The Financial Times devotes front-page coverage to Hollywood's princely new backer: Abu Dhabi. The Abu Dhabi Media Company, an arm of the oil-rich government, told the FT on Tuesday it will stump up to $1 billion to finance the production of as many as 40 films with Hollywood over a five-year-period. The NYT though pours some cold water on the deal, pointing out the same outfit a year ago signed a $1 billion movie-and-video-game-financing deal with Warner Bros. and only have one film in the can: Shorts, what the newspaper calls "a family-friendly adventure film" starring William H. Macy. That doesn't seem to have torpedoed Abu Dhabi's Hollywood dreams. A new Abu Dhabi government-backed incubator named Imagenation Abu Dhabi will manage the existing Warner Bros. deal and name new studio partners at the Toronto Film Festival later this month, the NYT reports.

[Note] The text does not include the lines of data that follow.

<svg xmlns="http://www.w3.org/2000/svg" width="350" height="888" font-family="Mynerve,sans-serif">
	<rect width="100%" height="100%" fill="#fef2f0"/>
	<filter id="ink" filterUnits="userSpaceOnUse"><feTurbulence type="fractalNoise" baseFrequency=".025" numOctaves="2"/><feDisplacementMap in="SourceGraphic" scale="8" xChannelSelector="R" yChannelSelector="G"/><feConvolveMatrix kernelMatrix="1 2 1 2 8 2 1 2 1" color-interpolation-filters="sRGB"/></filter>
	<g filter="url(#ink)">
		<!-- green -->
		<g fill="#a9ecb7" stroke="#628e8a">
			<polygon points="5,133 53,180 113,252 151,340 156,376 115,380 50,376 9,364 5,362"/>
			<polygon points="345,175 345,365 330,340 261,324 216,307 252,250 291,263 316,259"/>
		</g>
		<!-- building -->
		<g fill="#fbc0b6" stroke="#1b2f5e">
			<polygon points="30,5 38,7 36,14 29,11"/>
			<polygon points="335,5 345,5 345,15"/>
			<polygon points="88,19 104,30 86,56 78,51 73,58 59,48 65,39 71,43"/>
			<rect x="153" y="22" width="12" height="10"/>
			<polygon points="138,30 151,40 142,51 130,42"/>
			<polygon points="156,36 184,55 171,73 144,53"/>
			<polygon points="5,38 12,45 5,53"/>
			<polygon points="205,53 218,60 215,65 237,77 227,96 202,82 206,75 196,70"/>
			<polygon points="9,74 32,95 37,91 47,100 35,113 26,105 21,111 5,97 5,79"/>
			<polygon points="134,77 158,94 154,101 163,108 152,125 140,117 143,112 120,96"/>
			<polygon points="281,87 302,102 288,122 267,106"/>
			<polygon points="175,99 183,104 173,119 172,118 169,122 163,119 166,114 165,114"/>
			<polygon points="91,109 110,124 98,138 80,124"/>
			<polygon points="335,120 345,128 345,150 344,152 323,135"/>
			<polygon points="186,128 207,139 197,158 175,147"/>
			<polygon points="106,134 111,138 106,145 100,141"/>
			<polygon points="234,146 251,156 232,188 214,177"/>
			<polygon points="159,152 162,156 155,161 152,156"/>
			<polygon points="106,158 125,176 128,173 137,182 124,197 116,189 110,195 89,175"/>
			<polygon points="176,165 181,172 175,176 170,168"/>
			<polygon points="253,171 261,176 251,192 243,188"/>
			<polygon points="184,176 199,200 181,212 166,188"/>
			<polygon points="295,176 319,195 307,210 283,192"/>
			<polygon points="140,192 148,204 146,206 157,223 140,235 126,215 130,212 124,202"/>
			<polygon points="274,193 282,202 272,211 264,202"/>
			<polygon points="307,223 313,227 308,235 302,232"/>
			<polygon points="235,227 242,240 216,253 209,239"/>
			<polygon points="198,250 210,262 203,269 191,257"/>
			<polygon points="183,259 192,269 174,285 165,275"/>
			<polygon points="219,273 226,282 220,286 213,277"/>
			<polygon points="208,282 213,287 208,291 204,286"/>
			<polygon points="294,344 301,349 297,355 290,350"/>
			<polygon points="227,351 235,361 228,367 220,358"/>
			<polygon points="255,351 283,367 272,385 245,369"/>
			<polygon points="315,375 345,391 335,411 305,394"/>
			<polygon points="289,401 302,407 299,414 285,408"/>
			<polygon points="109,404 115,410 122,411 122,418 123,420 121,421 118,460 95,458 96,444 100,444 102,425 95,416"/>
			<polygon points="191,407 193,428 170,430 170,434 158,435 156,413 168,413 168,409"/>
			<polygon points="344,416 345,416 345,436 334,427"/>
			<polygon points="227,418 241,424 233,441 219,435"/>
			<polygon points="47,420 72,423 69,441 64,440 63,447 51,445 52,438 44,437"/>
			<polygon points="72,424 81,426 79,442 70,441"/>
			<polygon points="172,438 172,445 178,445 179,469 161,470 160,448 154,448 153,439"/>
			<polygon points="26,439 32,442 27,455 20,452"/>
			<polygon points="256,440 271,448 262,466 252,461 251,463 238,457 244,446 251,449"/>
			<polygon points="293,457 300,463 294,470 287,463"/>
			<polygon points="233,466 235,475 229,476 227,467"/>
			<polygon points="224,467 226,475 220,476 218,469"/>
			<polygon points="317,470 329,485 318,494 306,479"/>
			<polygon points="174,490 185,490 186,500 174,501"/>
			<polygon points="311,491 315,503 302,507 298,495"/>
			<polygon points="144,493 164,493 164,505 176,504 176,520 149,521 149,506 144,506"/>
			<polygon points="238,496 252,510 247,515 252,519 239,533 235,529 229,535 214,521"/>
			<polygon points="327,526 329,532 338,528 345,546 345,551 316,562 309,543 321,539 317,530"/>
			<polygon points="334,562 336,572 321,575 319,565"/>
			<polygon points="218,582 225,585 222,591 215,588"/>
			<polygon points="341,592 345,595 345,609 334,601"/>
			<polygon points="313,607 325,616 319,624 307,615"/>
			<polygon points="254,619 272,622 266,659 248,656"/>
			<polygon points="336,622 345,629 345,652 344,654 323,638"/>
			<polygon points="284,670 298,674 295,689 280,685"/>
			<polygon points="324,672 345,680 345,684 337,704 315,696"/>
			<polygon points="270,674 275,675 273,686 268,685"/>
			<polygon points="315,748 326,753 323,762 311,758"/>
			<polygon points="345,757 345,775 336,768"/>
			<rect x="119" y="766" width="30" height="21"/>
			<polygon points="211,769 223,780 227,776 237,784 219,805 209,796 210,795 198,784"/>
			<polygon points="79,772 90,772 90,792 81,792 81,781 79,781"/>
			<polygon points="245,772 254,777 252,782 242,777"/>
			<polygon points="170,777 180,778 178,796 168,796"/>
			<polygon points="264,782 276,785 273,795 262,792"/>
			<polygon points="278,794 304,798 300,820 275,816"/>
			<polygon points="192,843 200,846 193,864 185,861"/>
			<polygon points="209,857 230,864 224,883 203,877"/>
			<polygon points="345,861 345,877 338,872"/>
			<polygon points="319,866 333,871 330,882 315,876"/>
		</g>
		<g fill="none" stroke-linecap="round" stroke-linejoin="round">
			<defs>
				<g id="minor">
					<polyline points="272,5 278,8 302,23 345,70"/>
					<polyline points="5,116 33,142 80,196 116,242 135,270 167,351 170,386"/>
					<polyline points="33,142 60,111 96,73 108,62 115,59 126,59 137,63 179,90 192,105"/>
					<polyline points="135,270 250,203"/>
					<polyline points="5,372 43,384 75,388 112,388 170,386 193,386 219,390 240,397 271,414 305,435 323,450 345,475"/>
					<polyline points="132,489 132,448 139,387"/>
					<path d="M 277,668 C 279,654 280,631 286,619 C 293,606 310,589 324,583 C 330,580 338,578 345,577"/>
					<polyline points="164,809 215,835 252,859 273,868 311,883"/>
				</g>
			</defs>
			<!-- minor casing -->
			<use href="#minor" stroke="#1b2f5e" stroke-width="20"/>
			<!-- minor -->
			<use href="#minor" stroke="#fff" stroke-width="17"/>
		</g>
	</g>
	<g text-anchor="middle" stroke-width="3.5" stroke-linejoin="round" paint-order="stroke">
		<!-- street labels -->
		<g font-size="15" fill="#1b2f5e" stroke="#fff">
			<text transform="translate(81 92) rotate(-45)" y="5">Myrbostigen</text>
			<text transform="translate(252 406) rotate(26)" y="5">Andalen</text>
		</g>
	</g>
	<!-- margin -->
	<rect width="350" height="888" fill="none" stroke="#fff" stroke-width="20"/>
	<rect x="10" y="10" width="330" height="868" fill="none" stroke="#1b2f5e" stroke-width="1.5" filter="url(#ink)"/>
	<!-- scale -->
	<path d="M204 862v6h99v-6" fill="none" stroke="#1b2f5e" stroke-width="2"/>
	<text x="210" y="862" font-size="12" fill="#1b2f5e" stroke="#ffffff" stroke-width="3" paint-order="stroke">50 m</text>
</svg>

It's been a busy week for Abu Dhabi royalty, scoring in recent days the acquisition of English pro soccer club Manchester City. On Wednesday, it set the soccer world buzzing with a report by Arabian Business that Manchester City is considering an unprecedented $240 million bid for cross-town star Ronaldo. When you bring in $500 million a day in oil revenues, you can afford such high-priced flirtations with sports stars and celebrities, the Daily Telegraph grumbles.

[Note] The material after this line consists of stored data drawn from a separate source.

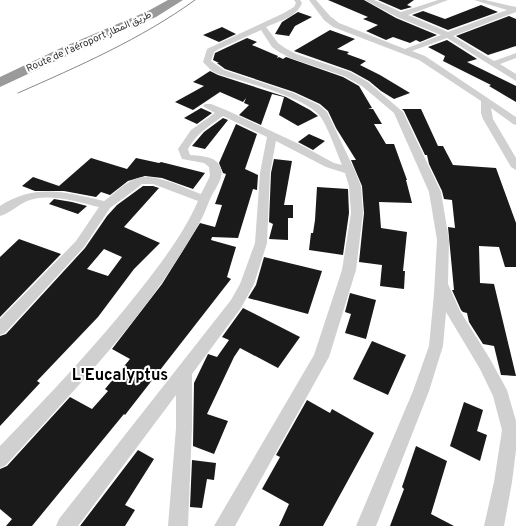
<svg xmlns="http://www.w3.org/2000/svg" width="516" height="526" viewBox="0 0 516 526" font-family="Overpass,Vazirmatn,sans-serif">
	<rect width="100%" height="100%" fill="#fff"/>
	<path fill="#1a1a1a" fill-rule="evenodd" d="M328,0H364L396,18L437,35L420,42L416,40L410,43L393,37L386,40L366,31L378,25L363,19L368,17Z
		M378,0H414L407,5L412,7L401,10Z
		M481,5L498,12L448,30L412,15L423,11L445,19Z
		M298,12L312,17L295,26L289,36L275,34L282,22Z
		M509,16L516,19V46L488,55L456,36Z
		M222,27L236,34L219,42L203,35Z
		M330,30L355,39L337,49L349,52L347,54L366,61L360,65L380,75L410,93L394,99L381,91L369,81L351,71L294,51Z
		M247,38L257,42L252,45L278,56L277,58L279,57L283,59L286,57L343,77L359,86L372,108L368,109H373L382,124H374L386,144H394L407,180H406L412,203L379,202L381,228L407,232L403,271H405L404,289L380,286L382,265L359,262L364,213L362,186L351,160H356L336,128L328,111L320,104L294,92L225,69L217,63H219L213,60L215,53Z
		M447,40L477,59L467,62L516,86V102L489,86L491,85L443,61L445,56L428,47Z
		M210,71L218,75L286,97L310,110L318,116L298,126L279,115L284,97L272,94L261,125L239,115L249,105L244,103L246,98L243,102L220,92L193,110L175,102L204,86L193,82Z
		M201,108L212,113L197,124L184,118Z
		M402,109H421L438,146H443L453,165L496,168L516,223V267H505L499,247L479,246L480,283L494,284L516,376L501,375L494,346L483,344L469,322L467,313L463,312L461,310L452,290H454L448,227L455,228L452,200L444,199L442,191L429,164L427,155H425L404,111Z
		M223,118L228,120L205,149L192,146L204,132Z
		M236,124L257,134L245,169L258,175L257,190L253,189L238,238L212,237L211,240L236,247L227,277L231,279L125,415L124,414L32,526H6L12,519L0,509V469L7,466L70,397L92,409L108,391L105,389L130,359L112,349L162,284L200,223L215,227L222,205L215,204L226,174L223,173L219,163Z
		M309,134L325,141L313,150L298,142Z
		M91,158L127,169L136,158L159,163L161,162L205,173L193,189L162,178L145,176L128,181L110,195L101,192L96,197L64,191H35L22,186L33,177L59,186Z
		M274,159L292,161L284,205H293V218H288V240L269,239L273,224L269,222L271,173Z
		M143,186H153L159,188L124,227L160,243L134,269L98,317L37,381L40,383L0,426V336L6,334L85,248L107,216L117,205ZM104,249L122,257L108,276L87,269Z
		M317,187L348,189L349,213L343,255L309,250L311,233H313L315,220Z
		M54,199L72,202L87,206L78,214L49,204Z
		M19,239L61,254L0,317V257Z
		M264,257L322,271L308,314L248,298L256,285Z
		M350,293L376,300L366,339L345,333L351,314L345,312Z
		M243,308L300,337L278,368L240,348L234,357L207,414L228,421L214,454L193,446L194,383L208,354L217,357L229,340L222,337Z
		M372,341L406,355L388,395L353,379Z
		M307,400L330,413L332,409L374,433L323,526H279L289,504L262,489L280,457L276,455Z
		M464,402L483,410L477,431L487,435L480,461L450,446Z
		M416,446L447,461L431,514L454,526H390L404,489L402,487Z
		M138,450L154,459L125,505L135,510L125,526H80Z
		M192,460L216,463L214,480L207,479L202,508L190,507Z"/>
	<g fill="none" stroke-linecap="round" stroke-linejoin="round">
		<path fill="#d0d0d0" fill-rule="evenodd" d="M294,0H300L302,3C297,17 279,21 266,27L278,43L285,48L296,54L350,72L368,82L403,112L441,192L449,240L448,284L460,311L490,359L507,390L516,421V450L512,482L504,526H484L494,482L502,430L493,396L480,369L446,312L443,346L429,391L376,526H356L413,391L429,346L434,294L437,240L429,192L394,113L362,86L344,76L290,58L279,52L272,47L261,30L219,49L214,52L211,61L224,70L293,93L319,105L327,112L355,171L361,186L363,213L356,270L329,357L235,526H214L314,355L342,270L351,213L349,186L345,173L326,167L276,141L270,173L267,243L254,284L241,308L192,374V428L188,526H168L176,428V395L78,526H56L59,519L231,300L240,284L255,243L260,173L267,137L223,116C209,126 196,134 188,149L190,155C201,156 218,156 221,169C224,178 215,189 211,197C208,203 206,210 203,216C153,310 77,387 6,465L0,468V446C48,396 97,345 140,290C162,262 184,233 198,201L153,184H142L136,189L110,208L84,247L5,333L0,335V319L76,241L99,207C78,202 48,192 27,201C18,205 10,213 0,216V206C35,183 66,192 104,201C114,194 126,181 138,178C156,173 184,188 201,194L210,176L209,167L204,163L182,159L178,149L191,130L215,113L203,106L205,104H211L226,110L299,144L334,163L342,165C338,155 326,122 319,115C304,97 242,81 218,74L212,71L203,62L207,49L284,13L294,7L296,3Z
			M309,0H316L330,16L339,23L405,49L441,35L397,17L365,0H374L401,12L438,0H448L408,15L448,32L507,10L474,0H485L516,7V12L453,36L494,61L516,53V58L500,64L516,74V81L447,38L412,51L425,56L516,117V125L513,124L491,108L493,119L516,158V170L511,167L483,119L481,113V101L419,60L333,27L324,20Z"/>
		<path fill="#9a9a9a" fill-rule="evenodd" d="M168,0H183L156,17L71,54L0,87V77L61,48L148,11Z"/>
		<path stroke="#888" stroke-width="1" d="M18,93C79,66 141,39 195,0"/>
	</g>
	<g text-anchor="middle" dominant-baseline="central" stroke-width="4" stroke-linejoin="round" paint-order="stroke">
		<g font-size="10" fill="#333" stroke="#fff">
			<text transform="translate(89 42) rotate(-24)">Route de l'aéroport طريق المطار</text>
		</g>
		<g font-size="16" font-weight="bold" fill="#000" stroke="#fff">
			<text x="120" y="376">L'Eucalyptus</text>
		</g>
	</g>
</svg>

Lest you think there are no checks and balances on oil-rich sultanates and shrewd Asian government-backed funds buying stakes in tottering banks and even more distressed sports franchises, alas, some preliminary rules have been brokered on how sovereign wealth funds are to proceed with future investments, the WSJ reports. The International Monetary Fund succeeded in hammering out a "preliminary agreement" with some of the world's largest sovereign wealth funds "in which they agreed to follow principles for commercial investment." The newspaper adds that the actual list of principles was not made public, as the funds need to bring the rules back home for state approval.
Finally, Indian car giant Tata's plans to build a supercheap small car for the masses have stalled, says the Financial Times. Violent protests by farmers over land they claim was taken from them and given to the company by the state of West Bengal have curtailed all production of the Nano, which was meant to launch next month, reports the NYT. Now the company is threatening to move production to other less rebellious locales, and that could throw off the launch by at least a year.